Дойдя до квартала получше, Элен начала морально готовиться к тому, что ее ожидает дома: мамины слезы и упреки, а когда домой вернется папа — гнев и, быть может, побои.
Но когда они прокрались во двор через ворота, их встретила не заплаканная мама, а бледная Мари-Жанна и сердитый Пьер, который только что вернулся со своих тщетных поисков пропавшей Элен. Мари-Жанна вскрикнула, увидев девочку без плаща, вымазанную в грязи, с растрепанными, слипшимися, грязными волосами и мазками грязи на лице — там, где она рукой отводила пряди.

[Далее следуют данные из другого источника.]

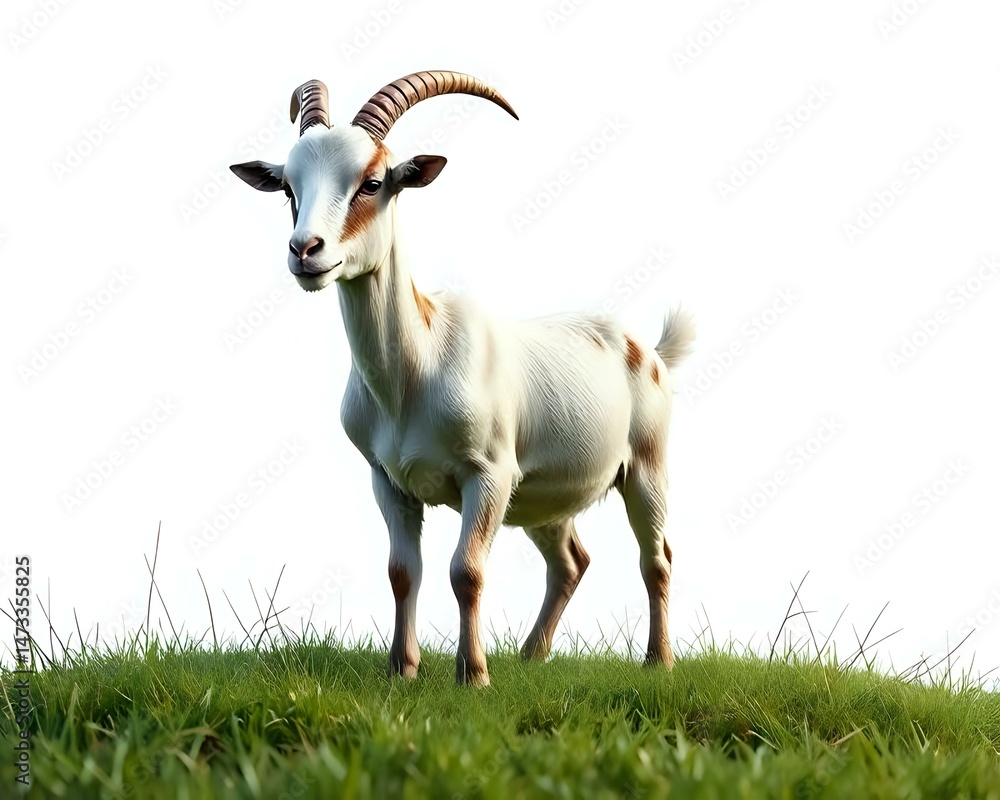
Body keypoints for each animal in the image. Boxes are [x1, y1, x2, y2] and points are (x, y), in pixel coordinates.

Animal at [231, 72, 695, 686]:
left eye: (373, 182)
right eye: (288, 188)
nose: (306, 251)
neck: (415, 371)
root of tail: (649, 349)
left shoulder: (488, 476)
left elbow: (466, 570)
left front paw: (472, 674)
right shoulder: (389, 481)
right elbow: (402, 571)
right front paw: (403, 669)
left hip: (646, 469)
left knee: (657, 559)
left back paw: (657, 661)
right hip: (543, 499)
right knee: (571, 562)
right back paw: (531, 654)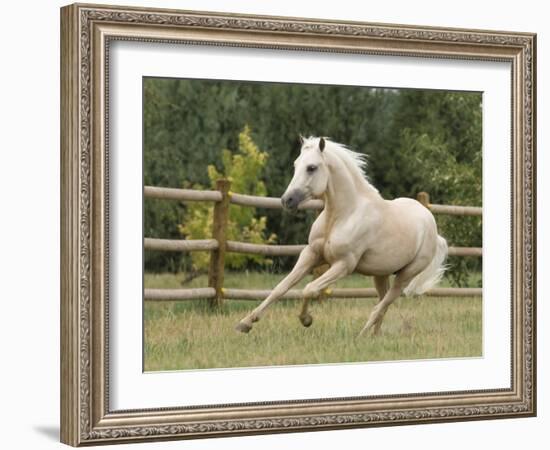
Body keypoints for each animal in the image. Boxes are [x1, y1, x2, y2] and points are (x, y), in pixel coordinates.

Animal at [236, 137, 448, 338]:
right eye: (295, 165)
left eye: (311, 167)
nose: (287, 200)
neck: (342, 215)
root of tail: (431, 224)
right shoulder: (311, 254)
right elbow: (281, 287)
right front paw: (245, 323)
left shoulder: (343, 264)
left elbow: (309, 289)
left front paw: (306, 320)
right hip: (380, 274)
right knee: (383, 303)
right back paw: (374, 335)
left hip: (406, 275)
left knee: (383, 304)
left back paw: (361, 336)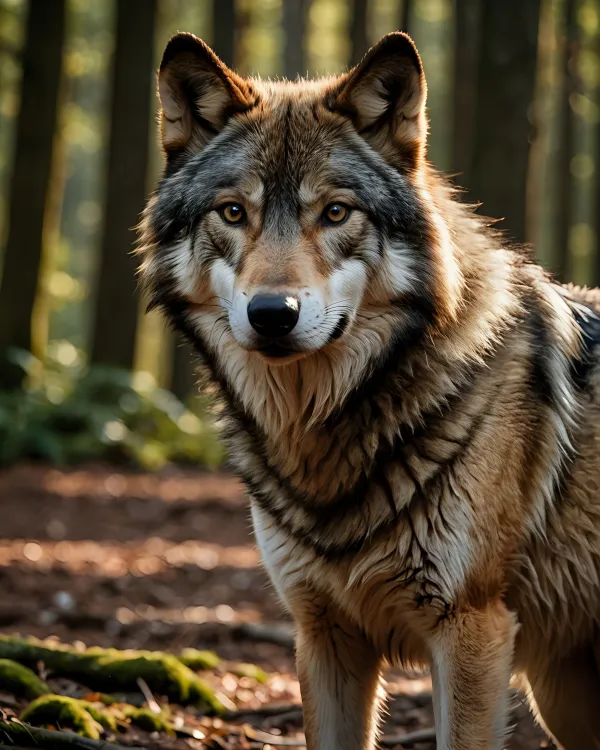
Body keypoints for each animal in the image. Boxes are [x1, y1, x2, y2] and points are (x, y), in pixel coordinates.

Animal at [138, 31, 600, 750]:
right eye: (234, 212)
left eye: (335, 212)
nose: (273, 313)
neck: (323, 435)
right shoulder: (324, 635)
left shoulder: (471, 632)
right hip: (563, 698)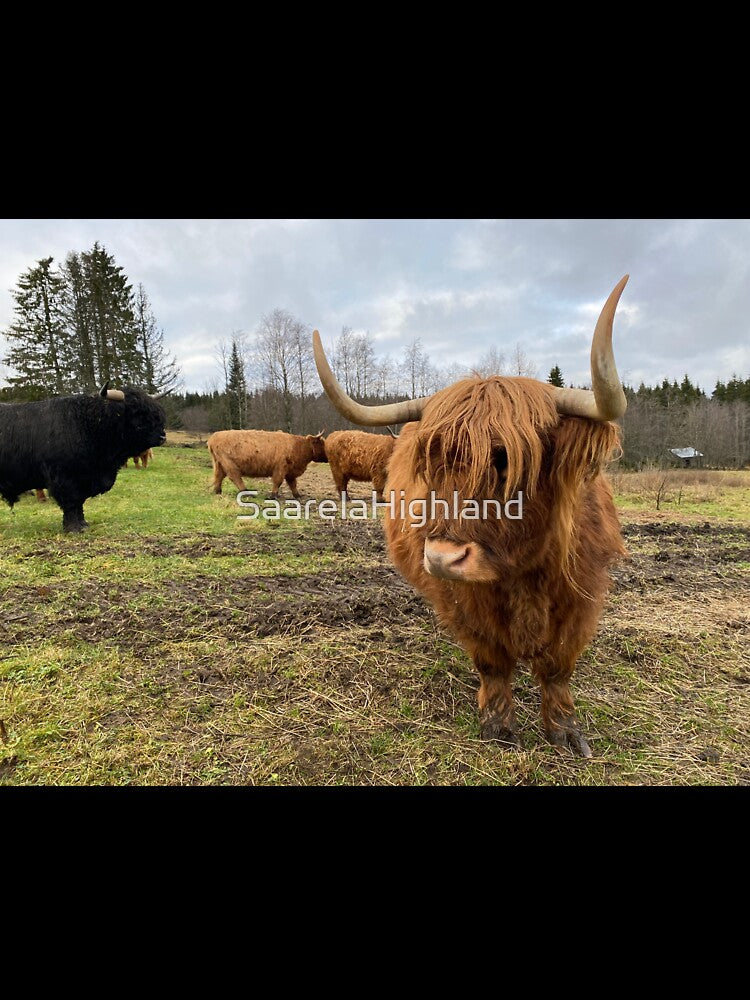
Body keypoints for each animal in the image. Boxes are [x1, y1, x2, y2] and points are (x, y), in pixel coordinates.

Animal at [0, 384, 167, 532]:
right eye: (137, 413)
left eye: (156, 412)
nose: (162, 436)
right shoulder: (64, 479)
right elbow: (71, 503)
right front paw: (73, 528)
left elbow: (79, 503)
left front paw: (83, 524)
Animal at [312, 276, 631, 757]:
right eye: (433, 461)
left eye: (505, 460)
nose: (442, 558)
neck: (525, 573)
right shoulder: (466, 602)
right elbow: (492, 663)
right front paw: (499, 726)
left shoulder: (581, 597)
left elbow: (558, 668)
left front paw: (566, 732)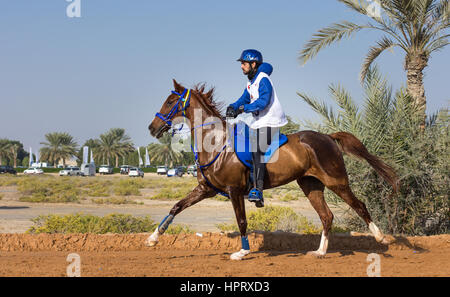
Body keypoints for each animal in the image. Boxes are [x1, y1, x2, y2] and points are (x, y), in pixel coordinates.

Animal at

Оставив Пьера разбираться с Жанно, Мари-Жанна схватила Элен за руку и грубо, не говоря ни слова, потащила ее вверх по лестнице в кабинет отца, где ее ждали родители.
Глава четвертая
Элен с порога глянула на отца и мать, и сила их гнева заставила ее съежиться и отшатнуться. Руки задрожали от страха. Она думала, что готова предстать перед ними и принять наказание, которому, несомненно, ее подвергнут. Ей и раньше приходилось наблюдать, как сердится отец, но тот гнев ничего общего не имел с этой тщательно сдерживаемой яростью, которую Элен видела перед собой. Когда отец заговорил, голос его был тих, напряжен и куда как страшнее любого крика.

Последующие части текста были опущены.